Intel competes directly with ARM, now even moreso with Windows on ARM coming soon. Which is why most of Intel's advancements is at the core-m level and GPU stuff. Also ARM chips don't double in IPC each year - overall performance yes, but IPC, no. Cortex A9 to A15 was a 60% jump, A15 to A57 was a 30% jump (if you remove the power increase) and A57 to 72 was a 20% jump. Plus most of ARM's increases are their take on technologies that Intel has had in it's processors for a while now. The only reason why ARM's perf/w is at that level is because ARM doesn't have a massive x86 decoder tacked onto the front of their chip. Obviously Intel is going to make choices that favor profit and I think that's a large reason why they haven't introduced 6/8 core mainstream parts yet, but people act like Intel is just doing nothing - they aren't, they shifted focus to mobile (5w+) and graphics. Guru3D may not like that - but that's where the industry is headed. On the desktop side I really believe they are running into diminishing returns with the current arch/or even with all possible architectures given reasonable constraints. At some point you're going to hit the maximum perf/transistor - as you approach that your gains are going to diminish. It's no different in GPU's - GCN has only gained 15% IPC since it was first introduced in 2011. Nvidia is probably even less than that. You just don't have the luxury of massively increasing clockspeed/core count like you do in GPU's/ARM CPUs.
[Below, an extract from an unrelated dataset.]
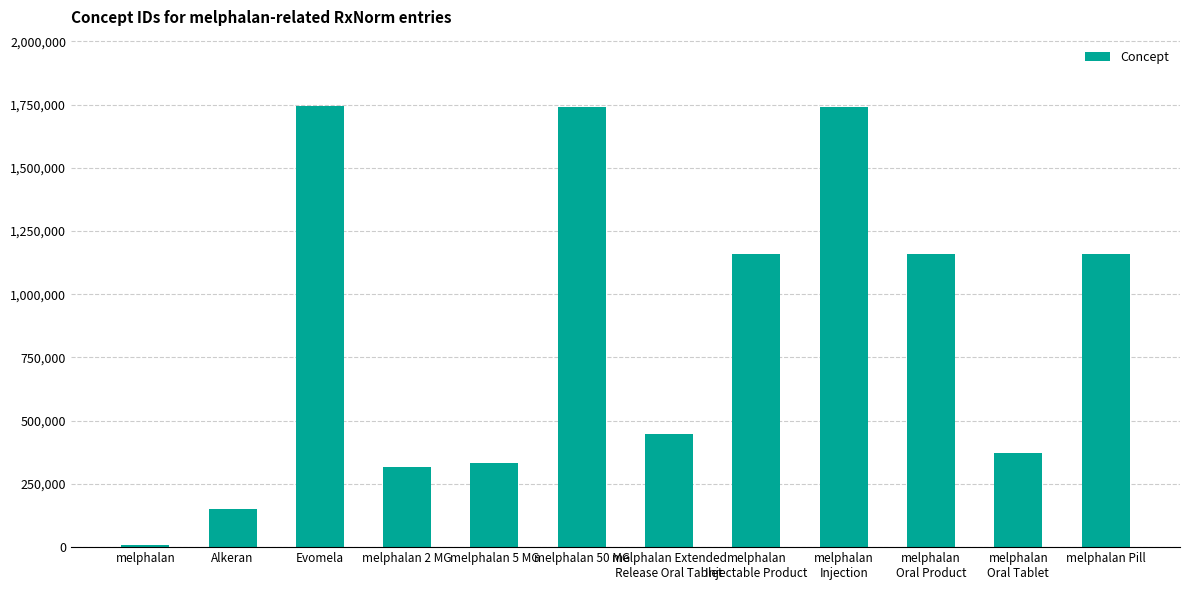

Is it true that the value at melphalan Pill is 738940?

False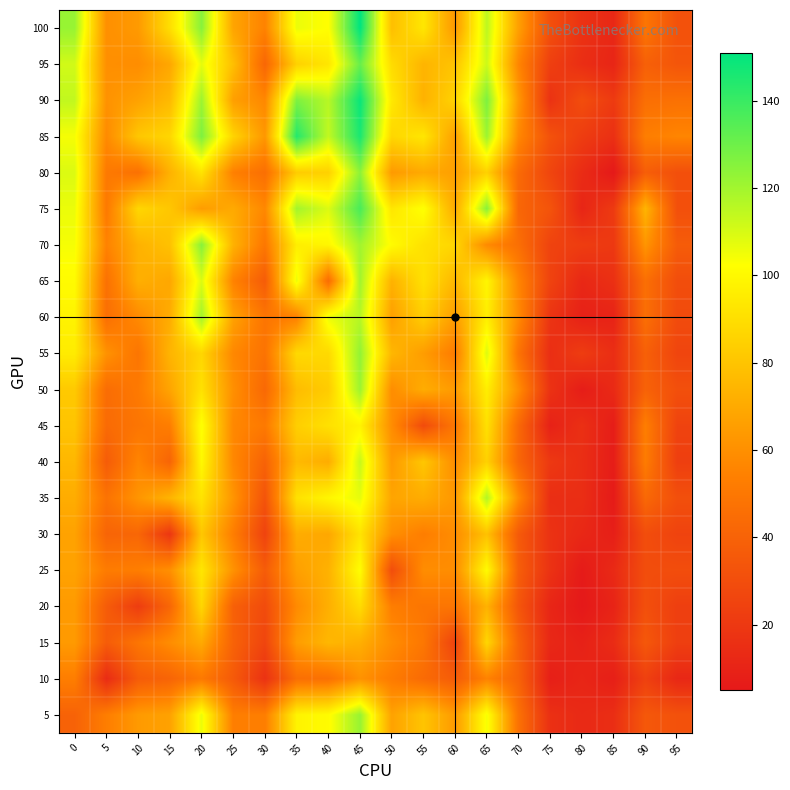

At which category is the sum across all series the highest?

45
Not really. They have exited the mobile/tablet market earlier this year. They just sell modems that are so bad that iPhone users have learned to try and avoid iPhone models with Intel modems. Apple's A10 is also almost as fast as the Core M in the Macbook. So they have basically f*cked up everything else except desktop/server CPUs the last five years. And even there they are basically on autopilot.
When I wrote 5w+ I specifically meant core-m which has a configurable TDP of 3-6w which is perfectly capable of powering mobile devices like tablets, I would never refer to Atom because the changes they make in modern desktop architectures never effected Atom parts, but they do effect Core-M parts. Also Intel's low power devices have been making pretty significant strides - Core M-5Y71 is considerably better than the 11w Haswell Y series it replaced despite being half the TDP. And regardless, part of my point is that Intel has competition, its just not in the desktop space (until zen launches obviously). There has been multiple posts on Guru3D about how Intel is delaying things like 10nm purposely because there is no competition - but their process is arguably their best weapon against their only current competitor, ARM. Now that Microsoft is adding Windows on ARM functionality and AMD is actually competing, Intel is probably in the worst spot it's been in a while. And it's not like this just magically happened overnight the writing has been on the wall for a while. Edit: Just to be clear, I don't think Intel is innovating as much as it could given it's R&D budget. I think they are playing it safe for the most part, but it's honestly the correct business decision. They could go looking to redo their entire architecture every few years, but you're not even guaranteed to get something better at the end. I just think it's silly that people think Intel does literally nothing - like they make no improvements anywhere and they have no competition at all. You read some of the posts here and you'd think that Intel is detrimental to computing. I don't agree with that.
Ok I made a small mistake, was talking out of my head :nerd: 200 was 1:12sec 100 made this test for @ techpowreup but there it was a big debate, did AMD used 100 or did v2.77 made a difference. Someone tested 2.77 & 2.78 there and was basically no difference or 1-2sec.